Born in India and educated in England, Rigg arrived in London in the late 1950s very much a free spirit. Joining what was to become the Royal Shakespeare Company in 1959 she embarked on a theater career, slowly establishing a reputation as a gifted, insightful actress. In 1965, on a whim, she auditioned for the AVENGERS TV series and won the role that made her into a cultural icon.
It isn't overstating matters to say the Emma Peel character exploded on the public conscience, especially the male portion. Here was a beautiful, intelligent, witty and self-assured woman capable of handling all situations, a woman totally unlike anything seen on television previously. Yet, for all the attention given to karate kicks and 'Emmapeeler' costume, Rigg was a marvelously talented actress with a wonderfully expressive face that could effortlessly go from self-confidence to uncertainty to terror. Not to mention a smile that lit up a room and a rich, fruity voice and laugh!
Characteristically seeking new challenges, Rigg left the AVENGERS after two years. Returning to the theater world her reputation as a stage actress steadily grew over the years, Olivier subsequently calling her "a brilliantly skilled and delicious actress." Rigg's track record in films and television was mixed. She was charming in THE ASSASSINATION BUREAU, held her own against George C. Scott in THE HOSPITAL, was the best Bond girl ever in ON HER MAJESTY'S SECRET SERVICE, tanked in DIANA, was Emmy nominated for IN THIS HOUSE OF BREDE and was monstrously evil in MOTHER LOVE. Rigg's personal live was just as varied and interesting.

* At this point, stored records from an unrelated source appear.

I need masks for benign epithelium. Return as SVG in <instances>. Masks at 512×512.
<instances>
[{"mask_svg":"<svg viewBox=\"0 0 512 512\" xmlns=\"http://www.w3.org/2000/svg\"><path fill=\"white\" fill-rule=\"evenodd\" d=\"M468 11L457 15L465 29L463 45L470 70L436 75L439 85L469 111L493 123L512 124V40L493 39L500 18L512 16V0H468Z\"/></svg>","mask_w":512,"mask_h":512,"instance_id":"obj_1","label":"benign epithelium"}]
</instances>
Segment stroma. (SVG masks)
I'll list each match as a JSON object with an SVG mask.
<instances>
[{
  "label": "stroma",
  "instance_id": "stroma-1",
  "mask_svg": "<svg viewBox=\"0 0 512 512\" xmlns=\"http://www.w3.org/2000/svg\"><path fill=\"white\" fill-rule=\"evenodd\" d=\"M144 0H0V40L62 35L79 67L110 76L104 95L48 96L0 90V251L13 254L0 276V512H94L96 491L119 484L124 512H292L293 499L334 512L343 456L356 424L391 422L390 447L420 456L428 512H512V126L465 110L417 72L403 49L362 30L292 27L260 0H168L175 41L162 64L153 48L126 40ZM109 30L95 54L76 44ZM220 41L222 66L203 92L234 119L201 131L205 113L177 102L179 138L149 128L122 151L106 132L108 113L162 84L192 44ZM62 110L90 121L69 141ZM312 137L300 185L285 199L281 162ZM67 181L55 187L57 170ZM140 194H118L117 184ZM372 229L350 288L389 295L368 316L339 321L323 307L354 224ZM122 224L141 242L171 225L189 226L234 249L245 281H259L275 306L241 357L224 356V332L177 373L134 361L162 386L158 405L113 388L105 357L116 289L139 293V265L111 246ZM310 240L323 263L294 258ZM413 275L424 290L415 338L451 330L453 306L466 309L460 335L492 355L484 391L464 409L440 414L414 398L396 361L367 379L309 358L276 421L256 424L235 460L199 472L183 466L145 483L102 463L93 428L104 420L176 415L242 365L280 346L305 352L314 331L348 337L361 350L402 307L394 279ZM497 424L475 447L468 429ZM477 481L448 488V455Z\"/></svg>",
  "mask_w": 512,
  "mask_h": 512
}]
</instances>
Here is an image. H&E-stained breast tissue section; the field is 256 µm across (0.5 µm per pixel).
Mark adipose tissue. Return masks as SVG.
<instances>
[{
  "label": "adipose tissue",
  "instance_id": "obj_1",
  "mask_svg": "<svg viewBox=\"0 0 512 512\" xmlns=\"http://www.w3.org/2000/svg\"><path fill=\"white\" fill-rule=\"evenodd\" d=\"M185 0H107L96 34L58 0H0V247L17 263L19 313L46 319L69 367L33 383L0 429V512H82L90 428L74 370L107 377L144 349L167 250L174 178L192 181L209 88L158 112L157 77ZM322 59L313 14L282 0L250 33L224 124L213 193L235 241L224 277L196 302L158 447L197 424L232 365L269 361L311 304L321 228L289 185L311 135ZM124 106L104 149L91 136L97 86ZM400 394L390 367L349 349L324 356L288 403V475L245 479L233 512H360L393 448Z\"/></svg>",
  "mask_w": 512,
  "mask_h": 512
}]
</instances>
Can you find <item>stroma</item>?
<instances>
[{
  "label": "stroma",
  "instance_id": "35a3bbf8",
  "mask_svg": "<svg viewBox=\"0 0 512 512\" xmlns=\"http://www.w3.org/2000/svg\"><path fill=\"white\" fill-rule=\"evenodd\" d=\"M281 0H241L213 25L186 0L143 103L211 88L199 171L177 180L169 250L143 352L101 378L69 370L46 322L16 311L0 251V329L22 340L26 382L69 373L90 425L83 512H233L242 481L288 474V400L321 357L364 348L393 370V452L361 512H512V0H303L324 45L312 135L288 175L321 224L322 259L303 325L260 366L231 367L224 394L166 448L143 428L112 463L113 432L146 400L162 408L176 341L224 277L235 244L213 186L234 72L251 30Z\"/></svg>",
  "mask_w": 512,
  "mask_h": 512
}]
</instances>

Rigg was not interviewed for this book, author Kathleen Tracy interweaving comments from previous Rigg interviews with background information and insightful commentary.
Unbelieveably this is the first book on this gifted Tony and Emmy Award winner. Rigg fans will enjoy this book immensely, especially those quoted sections where she reveals herself as a forthright, insightful and self-deprecating 'Dame who considers herself a dame.' Read & enjoy!